Oleh karena itu, ada sensitivitas tersendiri atas aktivitas organisasi non pemerintah yang menurut data statistik pemerintah mencapai 5000-an. Bahkan sebagian negara dan Perserikatan Bangsa-Bangsa (PBB) mengkritik langkah pemerintah Kamboja dan memperingatakan pembatasan aktivitas organisasi non pemerintah di negara ini.
Perdana Menteri Hun Sen, mengingat penentangan luas di dalam negeri dan internasional, tidak mampu mengontrol aktivitas organisasi non pemerintah sesuai yang diinginkannya melalui peratifikasian undang-undang baru. Karena perilisan undang-undang ini di parlemen Kamboja, mengingat absennya kubu oposisi terbesar, dapat memicu tensi politik di negara ini.
Partai Rakyat Kamboja yang diketuai oleh Hun Sen pada pemilu parlemen 28 Juli 2013 untuk keempat kalinya berhasil meraih kursi mayoritas di parlemen. Sebelumnya partai berkuasa ini juga sempat dituding kubu oposisi melakukan kecurangan di hasil pemilu. Hal ini ditandai dengan protes luas partai oposisi pimpinan Sam Rainsy yang membuat kondisi dalam negeri kacau.
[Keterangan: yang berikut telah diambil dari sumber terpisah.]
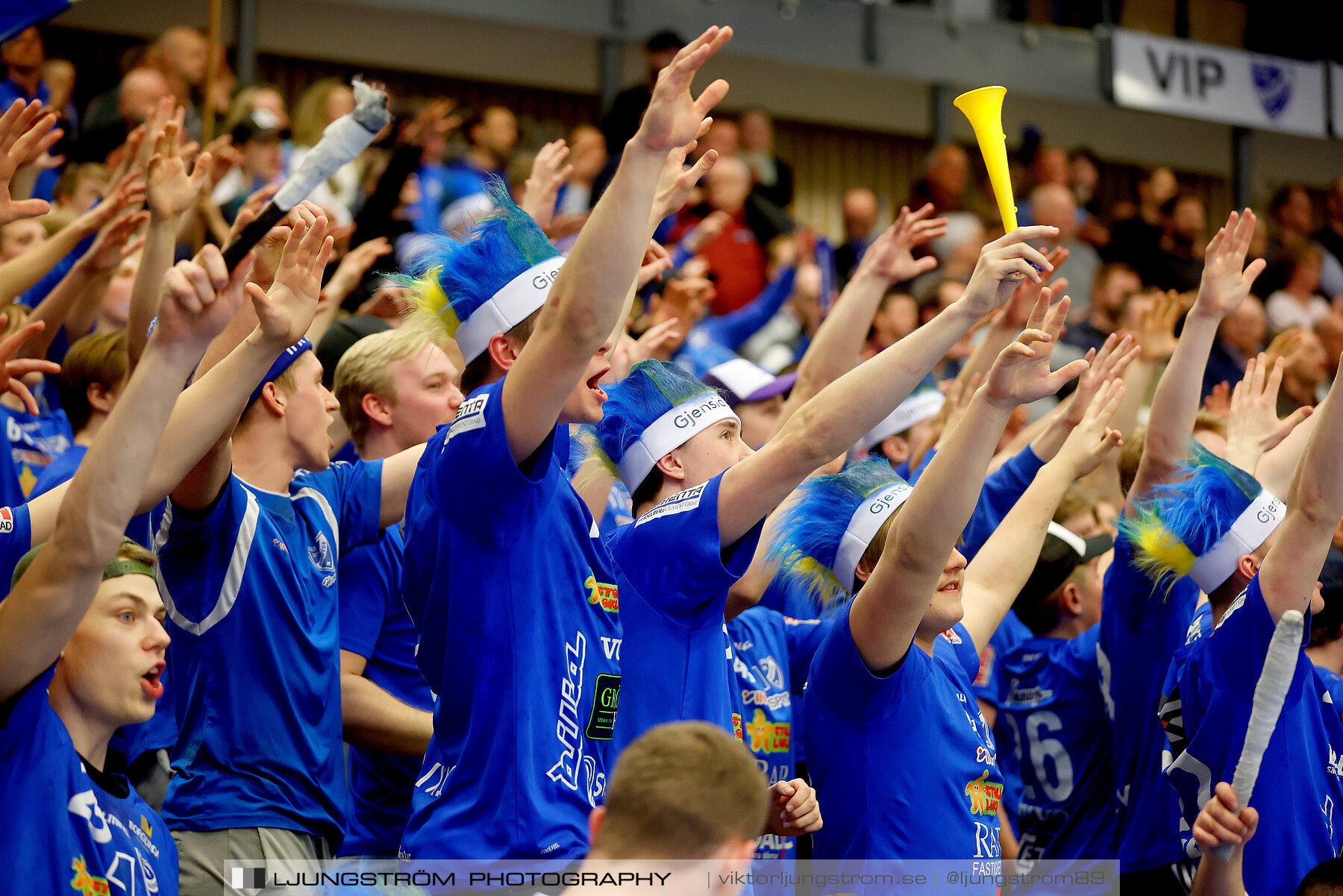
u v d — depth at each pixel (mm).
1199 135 18859
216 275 3301
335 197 10406
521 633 3793
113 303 7711
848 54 16406
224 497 4629
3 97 10805
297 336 3910
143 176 6273
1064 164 15766
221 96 11289
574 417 4074
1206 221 18938
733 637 5633
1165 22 17859
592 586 4039
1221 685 5273
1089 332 13289
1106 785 6539
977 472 4340
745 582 5473
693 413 4785
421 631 4027
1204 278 5887
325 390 5223
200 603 4672
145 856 4051
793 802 4406
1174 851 5965
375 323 6746
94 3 14148
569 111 16328
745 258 12156
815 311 11219
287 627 4773
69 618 3535
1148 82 17531
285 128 10617
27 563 4012
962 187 14594
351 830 5453
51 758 3793
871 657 4707
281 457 5020
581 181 12359
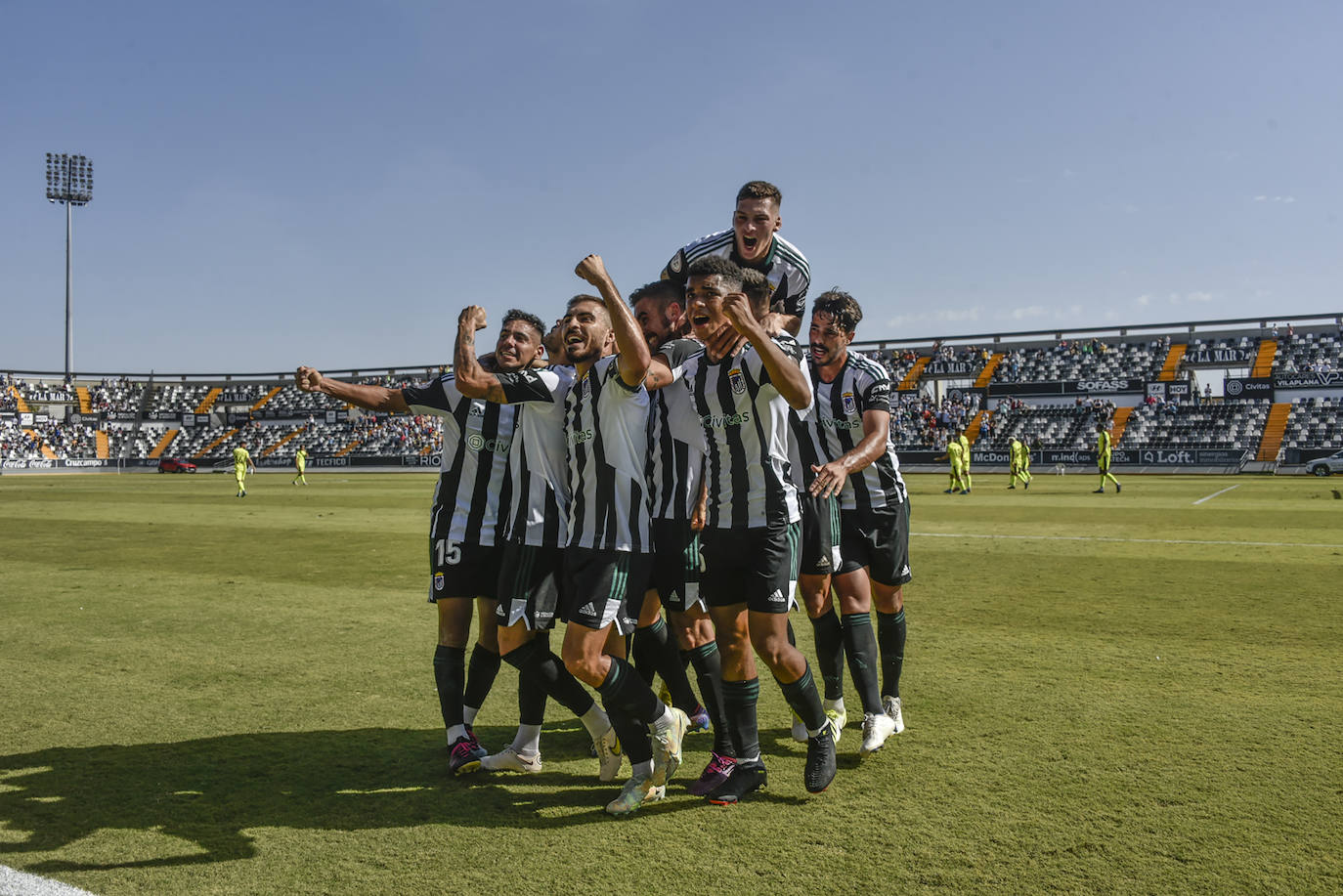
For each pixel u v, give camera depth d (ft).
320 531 45.65
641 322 12.73
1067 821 9.80
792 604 11.02
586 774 11.96
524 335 12.14
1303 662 16.98
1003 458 130.52
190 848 9.36
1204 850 9.01
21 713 14.37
Meski aksi demo ini sedikit redam setelah dicapai kesepakatan antara dua partai berkuasa dan oposisi terkait pemilu mendatang, namun protes terhadap pemerintah terkait peratifikasian sejumlah undang-undang di parlemen masih terus berlanjut. Padahal negara miskin di Asia Tenggara ini membutuhkan ketenangan dan stabilitas untuk mencapai kemajuan dan pembangunan.